*Prompt 1*
In the trial account, what did doctors amputate first in trying to stop Galette's infection?
*Prompt 2*
Output the trial account word for word, everything from "Attorneys for Winthrop" down to "her bodily waste.".

*Source extract*
.....
At trial, Galette’s attorney, Sanford Rubenstein, argued that a punctured colon during the procedure lead to infections and blood poisoning causing her limbs to go gangrene. Doctors first attempted to squelch the infection by amputating Galette’s feet. After this measure failed and the infection continued to rage on, surgeons amputated both legs below the knee. To combat the dangerous infection, doctors pumped Galette with highly potent antibiotics — the side effects of which caused her to lose some of her hearing.

The single mother of a 13-year-old daughter told the Brooklyn jury how depressed she became after being made fully aware of the gravity of her medical situation. “I was crying, I was upset because I had my daughter,” she stated. “I couldn’t take care of my daughter the way I used to.”

Attorneys for Winthrop argued that the efforts of the doctors and surgeons actually saved Galette’s life. “Ms. Galette has made, on many fronts, a remarkable recovery. She certainly will be able to work,” attorney Peter DeNoto said of the wheelchair-bound Galette who still uses a colostomy bag to drain her bodily waste.
.....
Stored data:

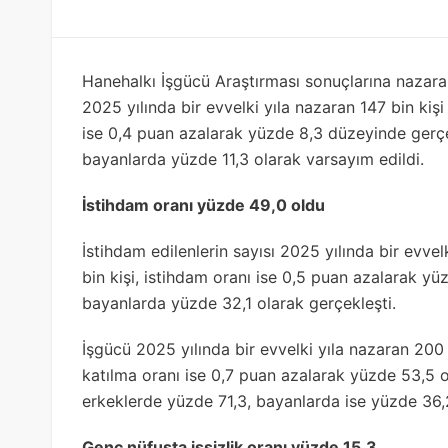
Hanehalkı İşgücü Araştırması sonuçlarına nazaran
2025 yılında bir evvelki yıla nazaran 147 bin kişi
ise 0,4 puan azalarak yüzde 8,3 düzeyinde gerçek
bayanlarda yüzde 11,3 olarak varsayım edildi.
İstihdam oranı yüzde 49,0 oldu
İstihdam edilenlerin sayısı 2025 yılında bir evve
bin kişi, istihdam oranı ise 0,5 puan azalarak y
bayanlarda yüzde 32,1 olarak gerçekleşti.
İşgücü 2025 yılında bir evvelki yıla nazaran 200 
katılma oranı ise 0,7 puan azalarak yüzde 53,5 o
erkeklerde yüzde 71,3, bayanlarda ise yüzde 36,
Genç nüfusta işsizlik oranı yüzde 15,3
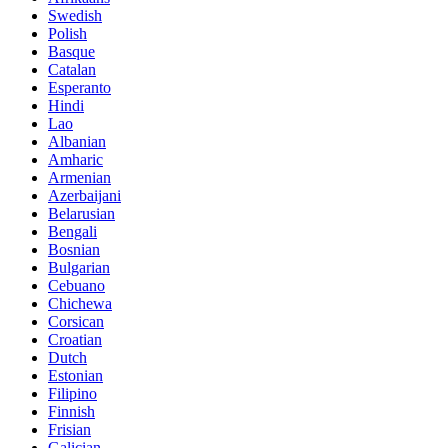
Swedish
Polish
Basque
Catalan
Esperanto
Hindi
Lao
Albanian
Amharic
Armenian
Azerbaijani
Belarusian
Bengali
Bosnian
Bulgarian
Cebuano
Chichewa
Corsican
Croatian
Dutch
Estonian
Filipino
Finnish
Frisian
Galician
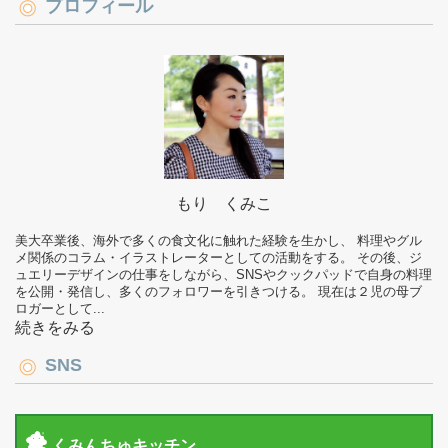
プロフィール
もり くみこ
美大卒業後、海外で多くの食文化に触れた経験を生かし、 料理やグル
メ関係のコラム・イラストレーターとしての活動をする。 その後、ジ
ュエリーデザインの仕事をしながら、SNSやクックパッドで自身の料理
を公開・発信し、多くのフォロワーを引きつける。 現在は２児の母ブ
ロガーとして...
続きをみる
SNS
くみんちゅキッチン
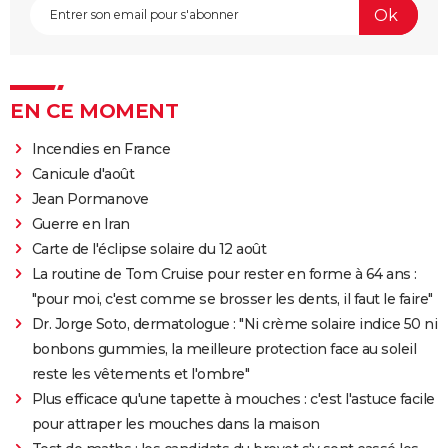
EN CE MOMENT
Incendies en France
Canicule d'août
Jean Pormanove
Guerre en Iran
Carte de l'éclipse solaire du 12 août
La routine de Tom Cruise pour rester en forme à 64 ans :
"pour moi, c'est comme se brosser les dents, il faut le faire"
Dr. Jorge Soto, dermatologue : "Ni crème solaire indice 50 ni
bonbons gummies, la meilleure protection face au soleil
reste les vêtements et l'ombre"
Plus efficace qu'une tapette à mouches : c'est l'astuce facile
pour attraper les mouches dans la maison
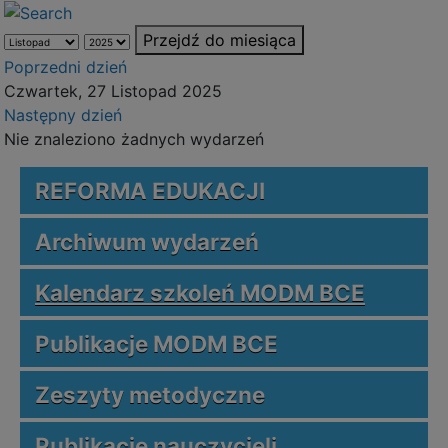
Przejdź do miesiąca
Poprzedni dzień
Czwartek, 27 Listopad 2025
Następny dzień
Nie znaleziono żadnych wydarzeń
REFORMA EDUKACJI
Archiwum wydarzeń
Kalendarz szkoleń MODM BCE
Publikacje MODM BCE
Zeszyty metodyczne
Publikacje nauczycieli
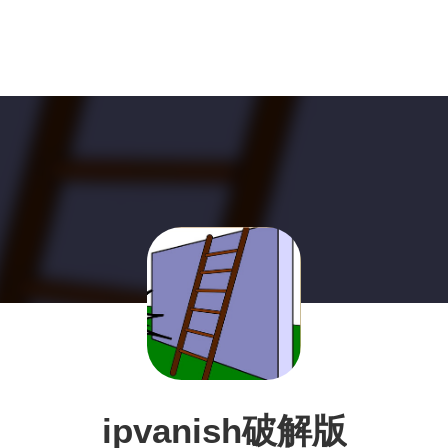
ipvanish破解版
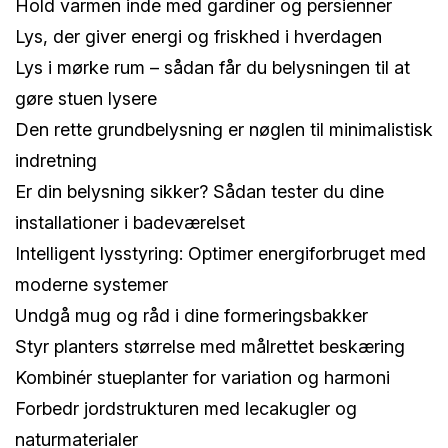
Hold varmen inde med gardiner og persienner
Lys, der giver energi og friskhed i hverdagen
Lys i mørke rum – sådan får du belysningen til at
gøre stuen lysere
Den rette grundbelysning er nøglen til minimalistisk
indretning
Er din belysning sikker? Sådan tester du dine
installationer i badeværelset
Intelligent lysstyring: Optimer energiforbruget med
moderne systemer
Undgå mug og råd i dine formeringsbakker
Styr planters størrelse med målrettet beskæring
Kombinér stueplanter for variation og harmoni
Forbedr jordstrukturen med lecakugler og
naturmaterialer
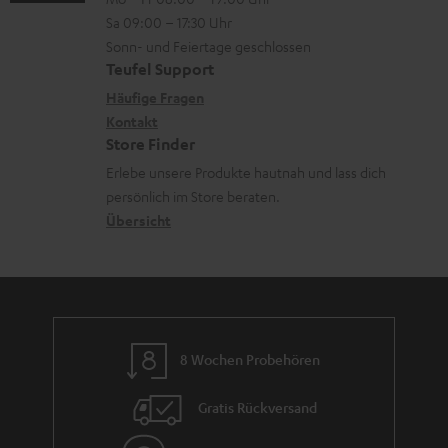
-
n
a
o
z
Sa 09:00 – 17:30 Uhr
L
t
d
n
u
Sonn- und Feiertage geschlossen
e
a
e
e
Teufel Support
m
x
k
n
n
Häufige Fragen
V
i
Kontakt
t
z
e
Store Finder
k
d
u
r
Erlebe unsere Produkte hautnah und lass dich
o
a
r
s
persönlich im Store beraten.
n
t
G
Übersicht
a
e
a
n
n
r
d
a
n
8 Wochen Probehören
t
i
Gratis Rückversand
e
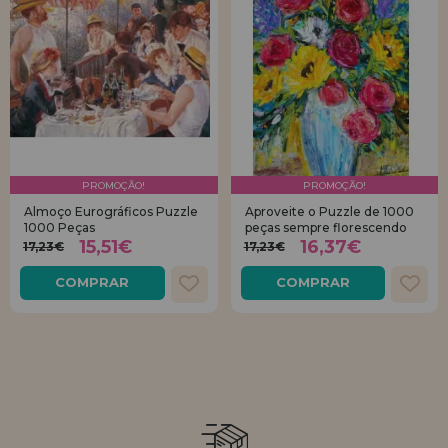
PROMOÇÃO!
PROMOÇÃO!
Almoço Eurográficos Puzzle
Aproveite o Puzzle de 1000
1000 Peças
peças sempre florescendo
15,51€
16,37€
17,23€
17,23€
COMPRAR
COMPRAR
.....
*Written solution 1*
Galette's feet.

*Written solution 2*
Attorneys for Winthrop argued that the efforts of the doctors and surgeons actually saved Galette’s life. “Ms. Galette has made, on many fronts, a remarkable recovery. She certainly will be able to work,” attorney Peter DeNoto said of the wheelchair-bound Galette who still uses a colostomy bag to drain her bodily waste.